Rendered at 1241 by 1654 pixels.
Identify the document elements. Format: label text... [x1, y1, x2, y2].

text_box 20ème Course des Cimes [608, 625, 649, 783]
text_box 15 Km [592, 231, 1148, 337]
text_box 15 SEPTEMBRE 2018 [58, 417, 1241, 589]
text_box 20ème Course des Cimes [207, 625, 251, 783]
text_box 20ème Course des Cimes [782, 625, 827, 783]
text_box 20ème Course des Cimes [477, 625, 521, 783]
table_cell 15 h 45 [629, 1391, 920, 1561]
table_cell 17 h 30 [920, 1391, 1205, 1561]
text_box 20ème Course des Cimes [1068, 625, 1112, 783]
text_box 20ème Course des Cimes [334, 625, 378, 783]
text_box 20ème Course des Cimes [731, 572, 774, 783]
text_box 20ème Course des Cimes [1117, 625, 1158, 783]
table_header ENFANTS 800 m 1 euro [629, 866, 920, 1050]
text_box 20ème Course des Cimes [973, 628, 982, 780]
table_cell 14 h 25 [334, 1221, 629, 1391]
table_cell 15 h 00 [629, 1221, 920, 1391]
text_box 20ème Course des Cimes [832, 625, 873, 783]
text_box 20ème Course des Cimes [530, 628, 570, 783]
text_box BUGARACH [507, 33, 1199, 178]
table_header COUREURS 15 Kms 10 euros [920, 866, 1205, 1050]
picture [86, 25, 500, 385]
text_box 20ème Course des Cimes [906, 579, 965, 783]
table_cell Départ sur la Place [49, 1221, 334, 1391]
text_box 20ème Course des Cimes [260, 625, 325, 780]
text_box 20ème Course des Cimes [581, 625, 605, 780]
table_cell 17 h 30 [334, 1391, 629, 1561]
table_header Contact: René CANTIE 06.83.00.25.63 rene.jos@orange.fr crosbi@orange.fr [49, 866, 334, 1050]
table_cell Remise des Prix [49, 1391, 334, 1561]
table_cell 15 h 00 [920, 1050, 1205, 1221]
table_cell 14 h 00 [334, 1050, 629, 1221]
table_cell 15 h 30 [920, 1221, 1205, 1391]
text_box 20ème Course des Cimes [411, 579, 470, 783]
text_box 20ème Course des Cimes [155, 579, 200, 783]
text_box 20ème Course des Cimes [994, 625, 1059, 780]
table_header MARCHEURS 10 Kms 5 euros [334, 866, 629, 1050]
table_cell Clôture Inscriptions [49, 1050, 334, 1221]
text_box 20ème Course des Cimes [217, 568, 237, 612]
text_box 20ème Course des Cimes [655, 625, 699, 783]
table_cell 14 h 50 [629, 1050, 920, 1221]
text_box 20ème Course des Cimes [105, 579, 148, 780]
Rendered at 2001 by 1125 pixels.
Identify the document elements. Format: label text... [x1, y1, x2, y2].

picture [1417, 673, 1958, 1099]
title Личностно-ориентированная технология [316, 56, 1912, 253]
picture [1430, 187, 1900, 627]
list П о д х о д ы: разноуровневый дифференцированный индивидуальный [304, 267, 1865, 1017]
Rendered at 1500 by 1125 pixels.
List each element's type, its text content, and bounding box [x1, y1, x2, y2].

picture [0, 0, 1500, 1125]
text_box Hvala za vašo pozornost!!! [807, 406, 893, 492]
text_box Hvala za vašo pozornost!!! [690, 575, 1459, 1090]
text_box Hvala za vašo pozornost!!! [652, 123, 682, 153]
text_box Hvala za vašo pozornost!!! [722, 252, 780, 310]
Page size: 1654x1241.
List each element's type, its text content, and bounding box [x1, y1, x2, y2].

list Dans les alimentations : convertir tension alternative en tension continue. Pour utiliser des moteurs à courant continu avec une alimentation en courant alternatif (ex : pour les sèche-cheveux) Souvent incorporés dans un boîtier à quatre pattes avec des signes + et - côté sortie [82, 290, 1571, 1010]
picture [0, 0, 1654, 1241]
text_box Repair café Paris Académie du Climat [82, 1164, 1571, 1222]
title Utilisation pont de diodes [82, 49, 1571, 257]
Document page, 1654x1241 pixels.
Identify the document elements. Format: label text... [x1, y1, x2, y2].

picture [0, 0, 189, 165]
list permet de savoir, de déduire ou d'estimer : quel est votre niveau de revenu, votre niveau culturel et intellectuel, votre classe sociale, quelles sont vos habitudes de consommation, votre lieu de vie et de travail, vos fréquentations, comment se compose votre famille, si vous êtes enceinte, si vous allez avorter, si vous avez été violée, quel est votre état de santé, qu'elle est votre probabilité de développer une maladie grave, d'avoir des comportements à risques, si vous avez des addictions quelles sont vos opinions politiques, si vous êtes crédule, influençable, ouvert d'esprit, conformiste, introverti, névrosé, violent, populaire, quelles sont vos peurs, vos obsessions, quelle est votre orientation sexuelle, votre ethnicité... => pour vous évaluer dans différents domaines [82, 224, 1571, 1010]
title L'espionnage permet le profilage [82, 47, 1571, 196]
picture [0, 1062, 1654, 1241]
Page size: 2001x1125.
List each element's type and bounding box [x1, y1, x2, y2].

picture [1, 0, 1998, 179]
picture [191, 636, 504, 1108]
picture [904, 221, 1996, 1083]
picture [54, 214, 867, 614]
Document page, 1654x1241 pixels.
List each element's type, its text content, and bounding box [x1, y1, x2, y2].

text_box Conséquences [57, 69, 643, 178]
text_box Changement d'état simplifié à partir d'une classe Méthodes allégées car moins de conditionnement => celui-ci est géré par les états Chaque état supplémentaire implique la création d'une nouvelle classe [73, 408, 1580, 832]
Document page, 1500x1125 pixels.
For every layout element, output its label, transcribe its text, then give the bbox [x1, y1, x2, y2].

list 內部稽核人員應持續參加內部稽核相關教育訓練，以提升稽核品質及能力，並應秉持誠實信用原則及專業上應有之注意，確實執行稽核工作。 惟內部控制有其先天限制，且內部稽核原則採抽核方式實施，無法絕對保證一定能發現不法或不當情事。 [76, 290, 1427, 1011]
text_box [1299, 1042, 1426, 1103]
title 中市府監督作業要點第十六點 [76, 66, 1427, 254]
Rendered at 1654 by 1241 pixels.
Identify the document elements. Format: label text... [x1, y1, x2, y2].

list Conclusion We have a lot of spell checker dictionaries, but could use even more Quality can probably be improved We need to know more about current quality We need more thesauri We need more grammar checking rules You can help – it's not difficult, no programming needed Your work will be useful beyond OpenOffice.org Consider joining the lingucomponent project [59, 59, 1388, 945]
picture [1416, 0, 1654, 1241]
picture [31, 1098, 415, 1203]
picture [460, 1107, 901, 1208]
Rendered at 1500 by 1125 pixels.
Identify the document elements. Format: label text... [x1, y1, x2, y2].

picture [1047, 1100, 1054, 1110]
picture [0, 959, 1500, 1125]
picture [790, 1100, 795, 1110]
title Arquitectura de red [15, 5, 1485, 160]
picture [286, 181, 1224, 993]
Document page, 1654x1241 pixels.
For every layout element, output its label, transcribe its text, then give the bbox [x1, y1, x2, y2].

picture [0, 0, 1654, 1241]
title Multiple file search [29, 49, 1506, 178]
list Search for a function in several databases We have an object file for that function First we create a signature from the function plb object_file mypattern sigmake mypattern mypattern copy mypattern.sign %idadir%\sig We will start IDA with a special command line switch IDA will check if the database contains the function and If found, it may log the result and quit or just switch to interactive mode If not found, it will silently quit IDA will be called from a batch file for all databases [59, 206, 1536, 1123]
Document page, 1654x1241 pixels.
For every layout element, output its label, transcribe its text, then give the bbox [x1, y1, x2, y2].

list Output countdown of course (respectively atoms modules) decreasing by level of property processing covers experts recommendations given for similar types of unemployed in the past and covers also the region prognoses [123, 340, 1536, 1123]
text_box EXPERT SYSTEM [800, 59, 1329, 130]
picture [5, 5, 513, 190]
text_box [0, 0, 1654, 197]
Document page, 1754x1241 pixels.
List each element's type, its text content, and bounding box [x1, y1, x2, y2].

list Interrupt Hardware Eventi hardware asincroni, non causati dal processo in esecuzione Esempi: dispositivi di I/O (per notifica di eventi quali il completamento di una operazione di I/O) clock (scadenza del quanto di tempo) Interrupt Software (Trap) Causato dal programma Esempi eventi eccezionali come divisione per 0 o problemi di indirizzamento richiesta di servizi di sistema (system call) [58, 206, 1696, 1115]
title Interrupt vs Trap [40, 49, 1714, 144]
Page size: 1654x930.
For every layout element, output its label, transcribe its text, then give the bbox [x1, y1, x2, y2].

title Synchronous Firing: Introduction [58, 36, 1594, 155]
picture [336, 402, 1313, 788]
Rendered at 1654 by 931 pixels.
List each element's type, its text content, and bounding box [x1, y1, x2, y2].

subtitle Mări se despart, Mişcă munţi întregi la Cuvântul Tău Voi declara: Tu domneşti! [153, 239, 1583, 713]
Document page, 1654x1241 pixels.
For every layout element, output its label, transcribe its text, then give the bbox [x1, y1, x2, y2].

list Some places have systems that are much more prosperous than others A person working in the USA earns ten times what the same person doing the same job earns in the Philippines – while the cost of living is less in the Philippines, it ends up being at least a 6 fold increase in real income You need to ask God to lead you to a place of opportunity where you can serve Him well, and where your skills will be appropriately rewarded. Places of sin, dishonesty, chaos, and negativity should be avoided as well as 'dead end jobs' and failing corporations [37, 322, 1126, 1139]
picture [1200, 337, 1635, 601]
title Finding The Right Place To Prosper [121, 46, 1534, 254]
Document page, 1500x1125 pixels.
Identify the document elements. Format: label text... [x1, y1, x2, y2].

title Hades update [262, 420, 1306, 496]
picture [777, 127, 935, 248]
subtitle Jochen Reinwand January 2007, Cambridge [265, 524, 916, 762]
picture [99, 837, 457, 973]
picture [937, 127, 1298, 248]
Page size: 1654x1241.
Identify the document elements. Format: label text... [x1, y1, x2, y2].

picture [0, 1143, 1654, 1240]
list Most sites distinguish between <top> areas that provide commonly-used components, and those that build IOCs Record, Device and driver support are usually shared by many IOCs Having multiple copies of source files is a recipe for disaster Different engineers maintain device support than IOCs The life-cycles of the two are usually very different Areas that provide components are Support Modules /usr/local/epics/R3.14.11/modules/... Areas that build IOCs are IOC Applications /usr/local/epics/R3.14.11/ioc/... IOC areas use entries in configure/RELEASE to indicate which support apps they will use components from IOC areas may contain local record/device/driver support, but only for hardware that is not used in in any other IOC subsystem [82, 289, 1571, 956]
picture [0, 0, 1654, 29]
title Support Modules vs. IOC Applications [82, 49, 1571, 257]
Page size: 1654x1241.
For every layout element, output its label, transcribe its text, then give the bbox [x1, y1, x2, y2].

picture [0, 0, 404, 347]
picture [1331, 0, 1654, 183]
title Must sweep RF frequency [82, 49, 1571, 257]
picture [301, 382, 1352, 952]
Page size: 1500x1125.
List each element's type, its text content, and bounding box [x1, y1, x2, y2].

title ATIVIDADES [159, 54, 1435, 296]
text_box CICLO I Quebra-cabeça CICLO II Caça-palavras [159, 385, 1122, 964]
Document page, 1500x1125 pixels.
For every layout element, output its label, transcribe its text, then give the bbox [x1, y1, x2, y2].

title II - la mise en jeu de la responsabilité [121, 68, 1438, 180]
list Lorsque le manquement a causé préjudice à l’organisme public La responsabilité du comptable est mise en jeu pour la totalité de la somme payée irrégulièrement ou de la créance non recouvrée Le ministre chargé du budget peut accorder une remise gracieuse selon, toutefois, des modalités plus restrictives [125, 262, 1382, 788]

_WHAT YOU ARE ASKED TO DO_
Please output the entries again verbatim, beginning at the line that contains "Rendered at 2001 by 1125 pixels." and stopping after the line that contains "list П о д х", and nothing else.

_EXPECTED ANSWER_
Rendered at 2001 by 1125 pixels.
Identify the document elements. Format: label text... [x1, y1, x2, y2].

picture [1417, 673, 1958, 1099]
title Личностно-ориентированная технология [316, 56, 1912, 253]
picture [1430, 187, 1900, 627]
list П о д х о д ы: разноуровневый дифференцированный индивидуальный [304, 267, 1865, 1017]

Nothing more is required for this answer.